* Extrait de page:
=-=-=-=-=

Quand faut-il créer ou supprimer un groupe ? Nous connaissons tous des adeptes du recyclage qui réutilisent le groupe « Noël 2018 » jusqu’à aujourd’hui. Les plus extrémistes en la matière discutent du cadeau de Valérie dans le groupe « cadeau Gérard », en rajoutant les personnes manquantes et, si tout se passe bien, en n’oubliant pas d’enlever Valérie. À l’opposé, certains stakhanovistes créent de nouveaux groupes à chaque nouvelle occasion, avec icône personnalisée, titre suivant une codification normalisée, et règles pour gérer notifications et effacement des messages. C’est surtout un bon moyen pour donner des complexes à ceux qui hésitent entre leurs cinq groupes « famille », « amis » ou « collègues », et après avoir vainement tenté de vérifier ce qui différenciait ces groupes, décident de poursuivre la conversation en bilatéral, avec l’auteur du dernier message, qui se chargera de répercuter la réponse aux autres bonnes personnes du groupe. Sauf s’il pense que vous ne répondez pas à tous car il y a une personne que vous détestez, ce qui sera l’occasion d’interprétation, de malentendus et finalement de rupture définitive, et pas seulement virtuelle.

=-=-=-=-=

* Données fournies:
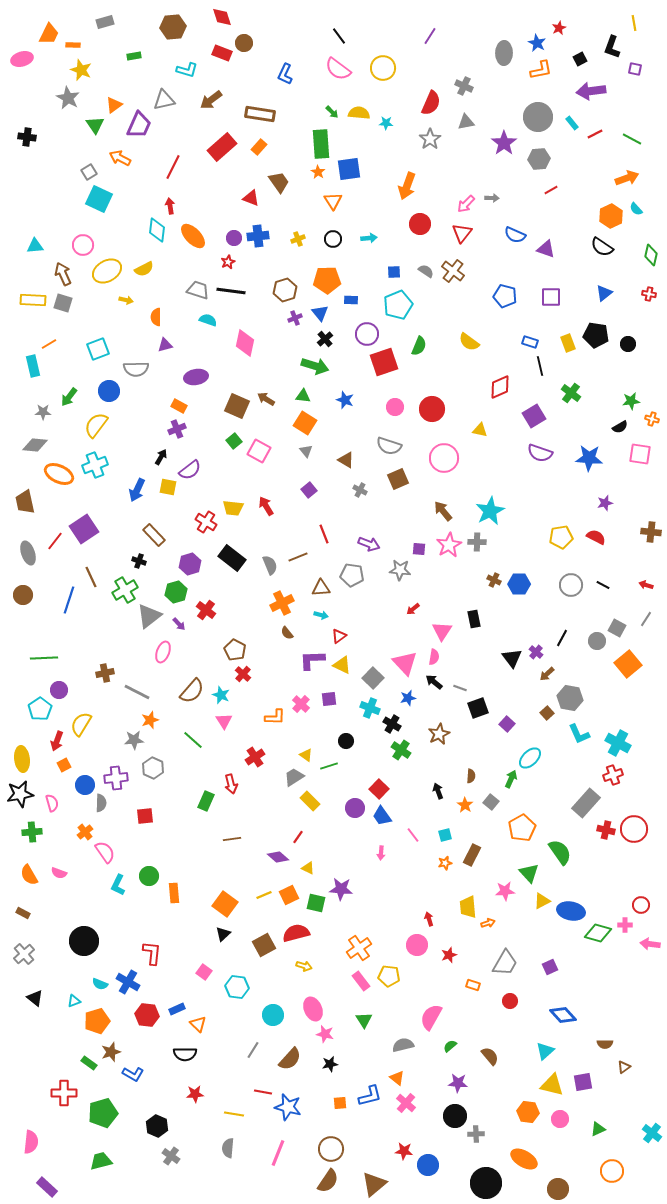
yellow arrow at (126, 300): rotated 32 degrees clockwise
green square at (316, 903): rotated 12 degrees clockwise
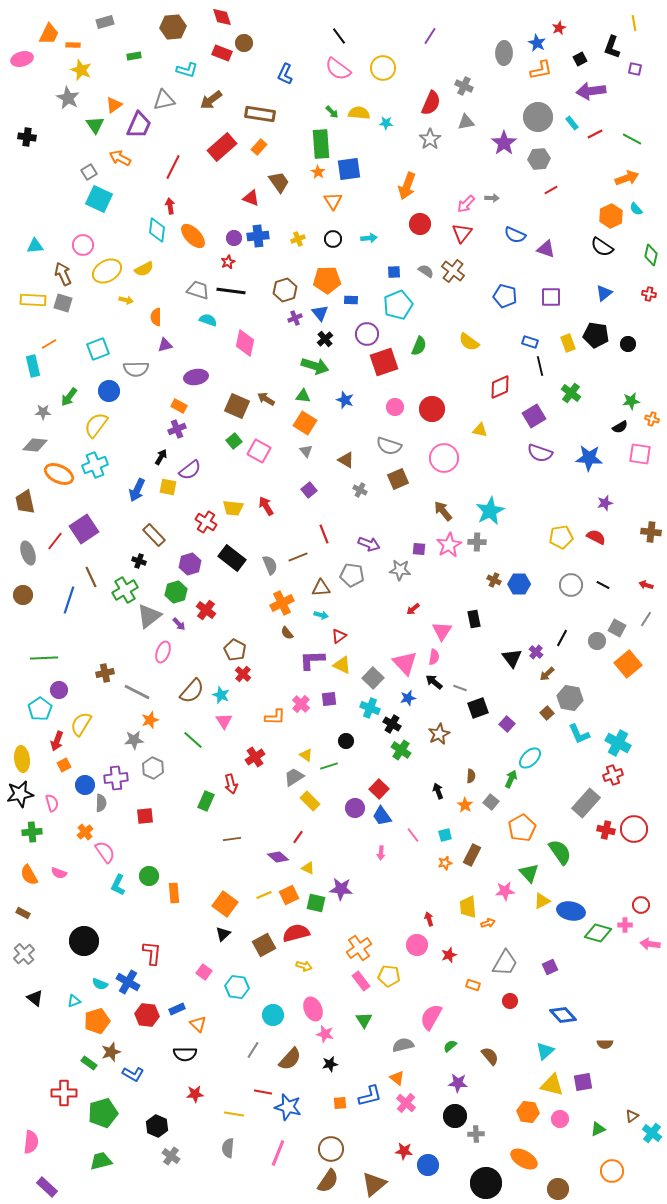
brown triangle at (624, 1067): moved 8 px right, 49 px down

=-=-=-=-=

* Consignes:
a) Relevez, dans l'extrait sur les groupes de discussion, chacun des noms de groupes placés entre guillemets.
b) Rédigez la suite de l'extrait sur les groupes de discussion, en reprenant après sa dernière phrase.

* Réponses:
a) « Noël 2018 », « cadeau Gérard », « famille », « amis », « collègues »

b)
Vérifier la composition des groupes est, d’ailleurs, une expérience souvent enrichissante, puisque cela donne l’occasion de se demander qui est cet inconnu qui ne figure pas dans vos contacts, lit vos conversations intimes depuis trois ans, et dont la photo de profil par défaut ne vous donne guère d’indice quant à son identité. Ce qui permet d’en venir à la dernière des questions existentielles : quand quitter un groupe ? Un signe avant-coureur est sans doute le fait de n’avoir plus de conversation sans écran interposé, autour d’un repas, d’une bière ou d’un café, voire entre deux rayons du Cactus, ce qui reste encore le meilleur moyen de communiquer !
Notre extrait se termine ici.